The part where anyone thinks it's a credible threat? I honestly thought that went without saying.

You really think China's 5 seconds away from a bloody invasion? China is Taiwan's largest trading partner. Everyone's getting rich, in both countries.

Taiwan is and will remain independent, everyone knows this, China doesn't care.


>The part where anyone thinks it's a credible threat?

50% of people in Taiwan believe that China will invade if they declare independence.

So yes half of the country thinks it's a credible threat. [1, 2]

And only 6% think their situation has improved over this time last year. So "everyone's getting richer" certain isn't the perception in Taiwan.

1. Survey http://www.taiwansecurity.org/app/news.php?Sn=15761

2. Summary https://nationalinterest.org/feature/what-latest-opinion-pol...


But do you think it's likely that the PRC actually invades Taiwan?

I'm not taking a side on PRC vs ROC, maybe you're misunderstanding me. I just honestly thought it was taken for granted that that's pretty unlikely. All the talk about who's sovereign has been polite fiction for some time now.

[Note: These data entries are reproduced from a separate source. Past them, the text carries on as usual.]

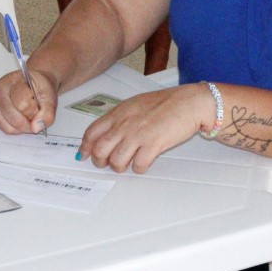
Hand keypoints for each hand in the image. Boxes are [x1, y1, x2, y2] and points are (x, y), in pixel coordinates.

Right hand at [0, 69, 56, 134]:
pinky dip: (14, 129)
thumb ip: (47, 113)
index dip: (33, 112)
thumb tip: (36, 128)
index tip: (39, 109)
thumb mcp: (50, 97)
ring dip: (20, 128)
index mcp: (15, 81)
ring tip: (28, 120)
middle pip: (12, 116)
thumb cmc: (39, 87)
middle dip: (27, 123)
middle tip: (35, 118)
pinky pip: (2, 127)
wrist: (33, 82)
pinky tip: (20, 121)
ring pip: (6, 125)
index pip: (22, 104)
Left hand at [76, 84, 213, 172]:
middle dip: (100, 161)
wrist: (188, 102)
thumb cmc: (165, 102)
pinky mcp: (154, 144)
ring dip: (119, 167)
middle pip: (100, 149)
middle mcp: (124, 124)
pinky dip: (138, 168)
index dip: (85, 146)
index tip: (84, 154)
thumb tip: (110, 132)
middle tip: (105, 163)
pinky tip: (142, 164)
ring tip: (125, 164)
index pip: (92, 132)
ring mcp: (138, 135)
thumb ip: (120, 118)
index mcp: (118, 113)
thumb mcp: (135, 104)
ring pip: (116, 161)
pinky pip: (138, 165)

(and, I'll admit I haven't done a ton of research on Taiwanese public opinion, but unless/until I do so, I'm going to take 'taiwansecurity.org' in English's takes with a grain of salt - Ahmed Chalabi sounded good too)


Doesn't really matter what I think. It matters what the people making the decision and the people voting for them think. If they think the threat is real, they are being coerced. That's all there is to it.

The survey was done by a Taiwanese University in cooperation with Duke University. If you want to dismiss it without doing any research then have at it.


.

"China is Taiwan's largest trading partner."

This seems like even more coercion opportunity on the part of China onto Taiwan, tbh. I doubt Taiwan has similar leverage over China to asswert its independence.